The American Society of Plastic Surgeons' website was queried to identify and simulate all potential postoperative complications following body contouring across different acuities and severity. Bard's accuracy was assessed in providing a differential diagnosis, soliciting a history, suggesting a most-likely diagnosis, appropriate disposition, treatments/interventions to begin from home, and red-flag signs/symptoms indicating deterioration, or requiring urgent emergency department (ED) presentation.
Twenty-two simulated body contouring complications were examined. Overall, Bard demonstrated a 59% accuracy in listing relevant diagnoses on its differentials, with a 52% incidence of incorrect or misleading diagnoses. Following history-taking, Bard demonstrated an overall accuracy of 44% in identifying the most-likely diagnosis, and a 55% accuracy in suggesting the indicated medical dispositions. Helpful treatments/interventions to begin from home were suggested with a 40% accuracy, whereas red-flag signs/symptoms, indicating deterioration, were shared with a 48% accuracy. A detailed analysis of performance, stratified according to latency of postoperative presentation (<48hours, 48hours-1month, or >1month postoperatively), and according to acuity and indicated medical disposition, is presented herein.

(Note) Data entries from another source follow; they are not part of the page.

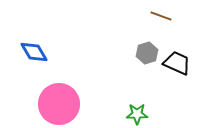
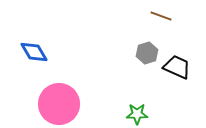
black trapezoid: moved 4 px down
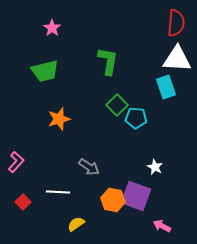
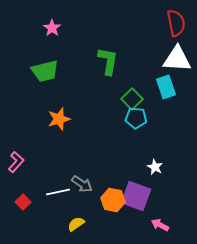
red semicircle: rotated 16 degrees counterclockwise
green square: moved 15 px right, 6 px up
gray arrow: moved 7 px left, 17 px down
white line: rotated 15 degrees counterclockwise
pink arrow: moved 2 px left, 1 px up
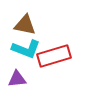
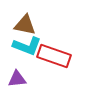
cyan L-shape: moved 1 px right, 3 px up
red rectangle: rotated 36 degrees clockwise
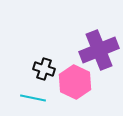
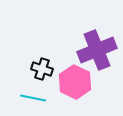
purple cross: moved 2 px left
black cross: moved 2 px left
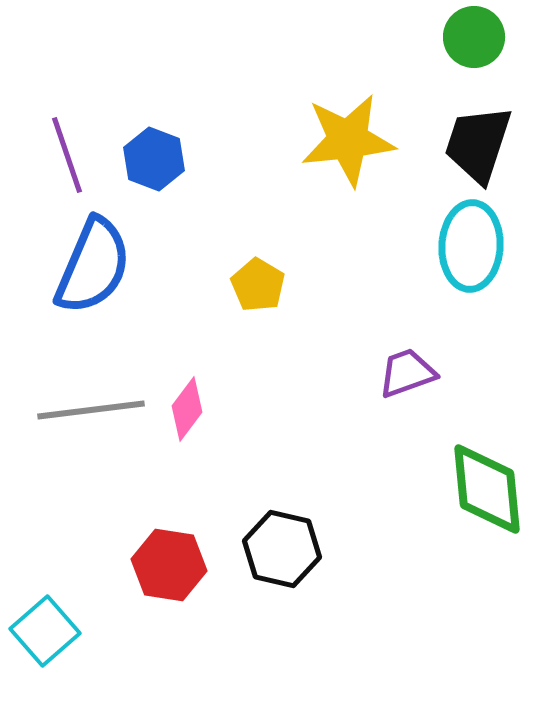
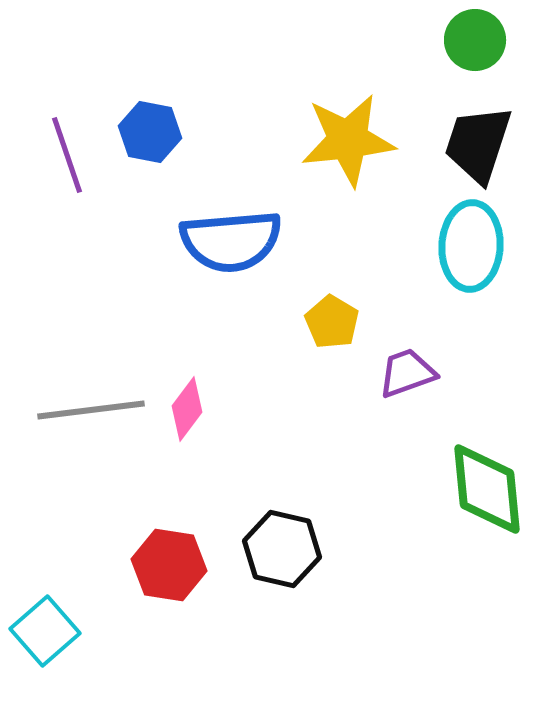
green circle: moved 1 px right, 3 px down
blue hexagon: moved 4 px left, 27 px up; rotated 10 degrees counterclockwise
blue semicircle: moved 138 px right, 25 px up; rotated 62 degrees clockwise
yellow pentagon: moved 74 px right, 37 px down
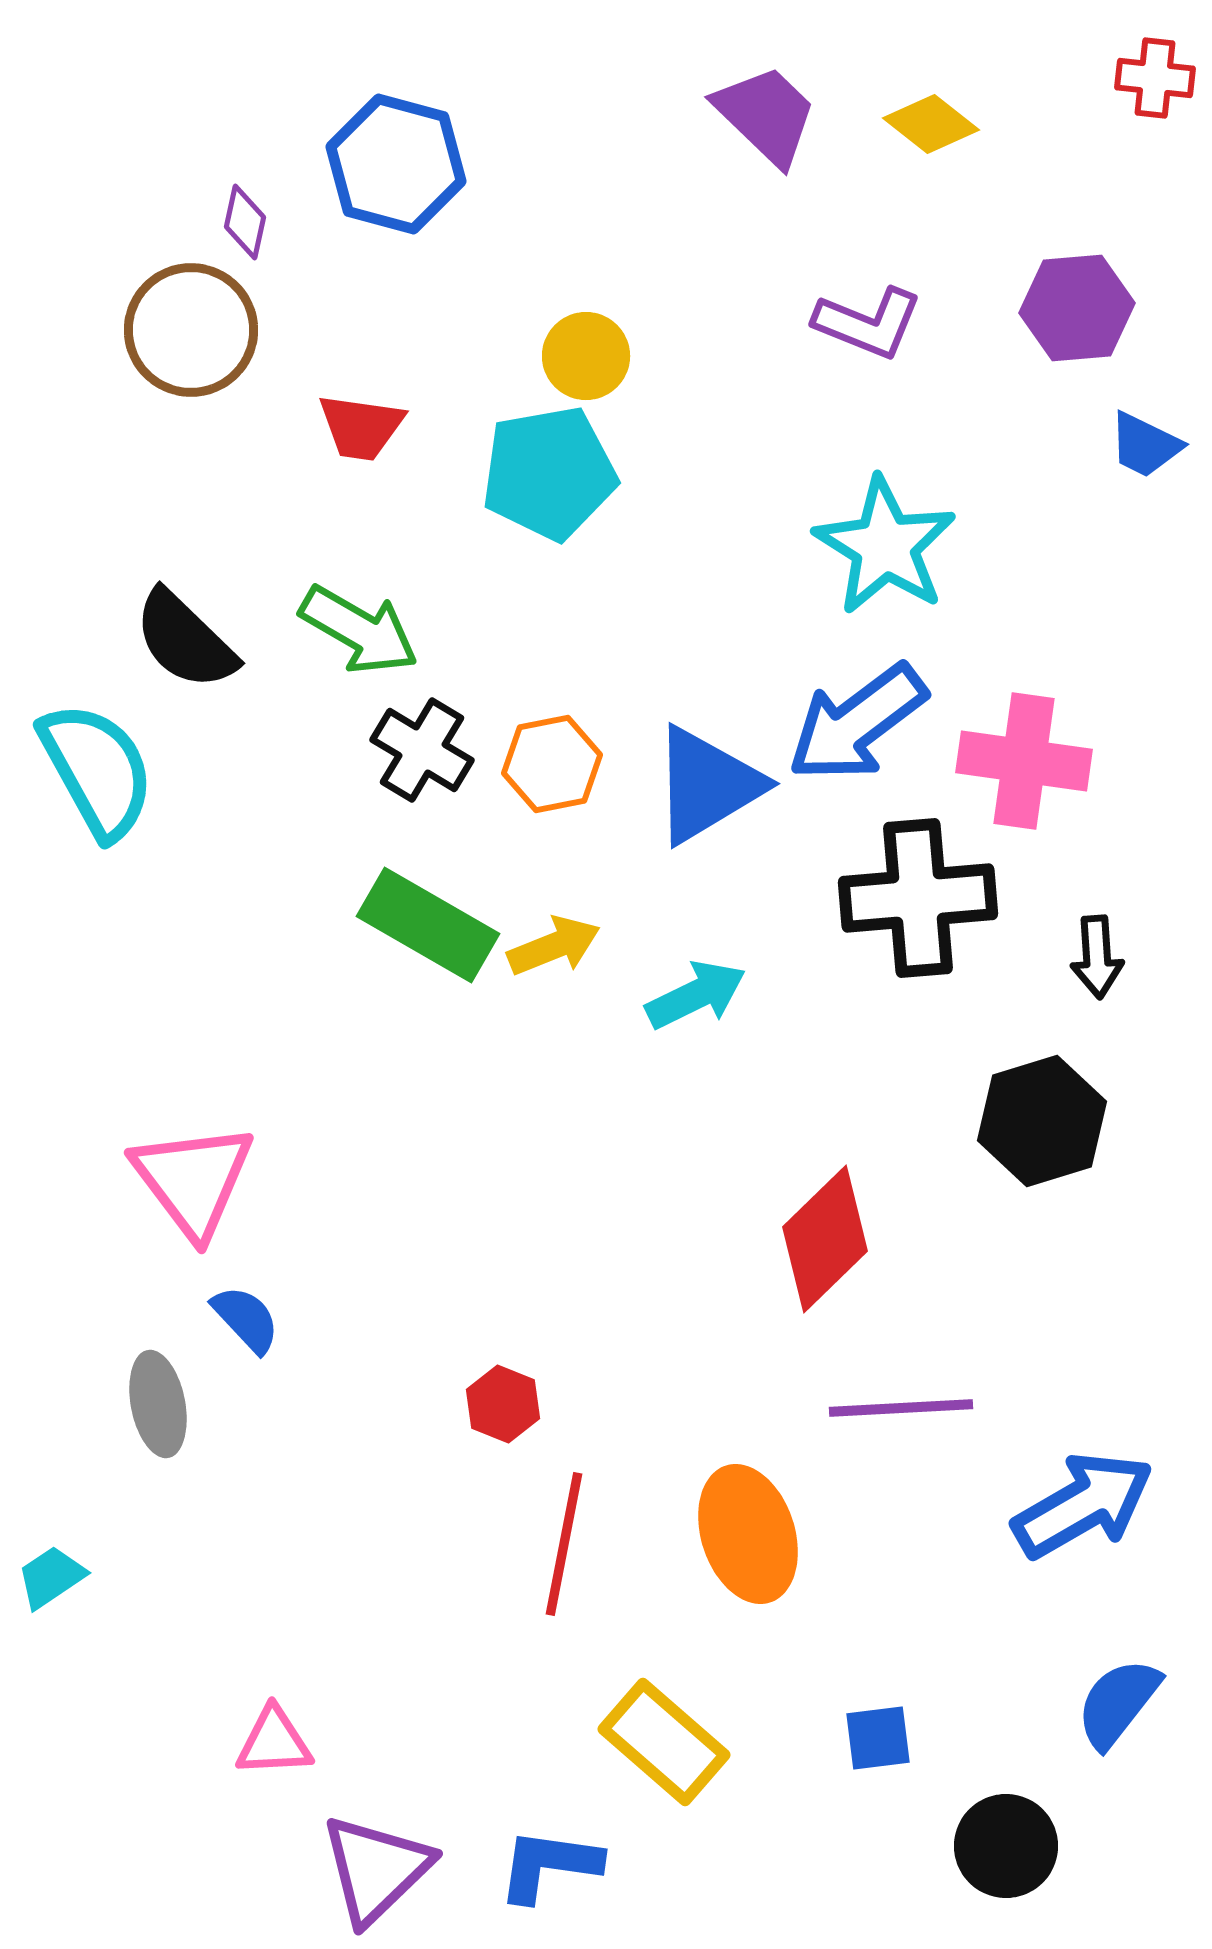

Despite promising potential of LLMs and AI in healthcare-related applications, Bard's performance in the present study significantly falls short of accepted clinical standards, thus indicating a need for further research and development prior to adoption.
This journal requires that authors assign a level of evidence to each article. For a full description of these Evidence-Based Medicine ratings, please refer to the Table of Contents or the online Instructions to Authors www.springer.com/00266 .
大型语言模型 (LLM) 彻底改变了人类与人工智能 (AI) 技术的交互方式,在美容外科领域具有显著的应用潜力。本研究评估了 Bard,一种新型 LLM,在识别和管理身体轮廓整形手术后并发症患者的术后问题方面的性能。
通过查询美国整形外科学会网站,确定并模拟了身体轮廓整形术后不同严重程度和不同时间出现的所有潜在并发症。评估 Bard 在提供鉴别诊断、采集病史、提示最可能的诊断、适当的处置、建议从家中开始的治疗/干预措施以及提示恶化或需要紧急去急诊就诊的危险信号/症状方面的准确性。
检查了 22 种模拟的身体轮廓整形并发症。总体而言, Bard 在列出不同的鉴别诊断方面的准确率为 59%,错误或误导性诊断的发生率为 52%。在进行病史采集后, Bard 识别最可能的诊断的准确率总体为 44%,建议医疗处置的准确率为 55%。建议从家中开始的有用治疗/干预措施的准确率为 40%,而提示恶化的危险信号/症状的准确率为 48%。根据术后表现的潜伏期(<48 小时、48 小时-1 个月或>1 个月)以及严重程度和建议的医疗处置,对性能进行了详细分析,并在此处进行了介绍。
尽管大型语言模型和 AI 在医疗保健相关应用中具有巨大潜力,但 Bard 在本研究中的表现远未达到公认的临床标准,因此在采用之前需要进一步研究和开发。
证据等级 IV:本杂志要求作者为每篇文章分配一个证据等级。有关这些循证医学等级的完整描述,请参考目录或在线作者指南 www.springer.com/00266 。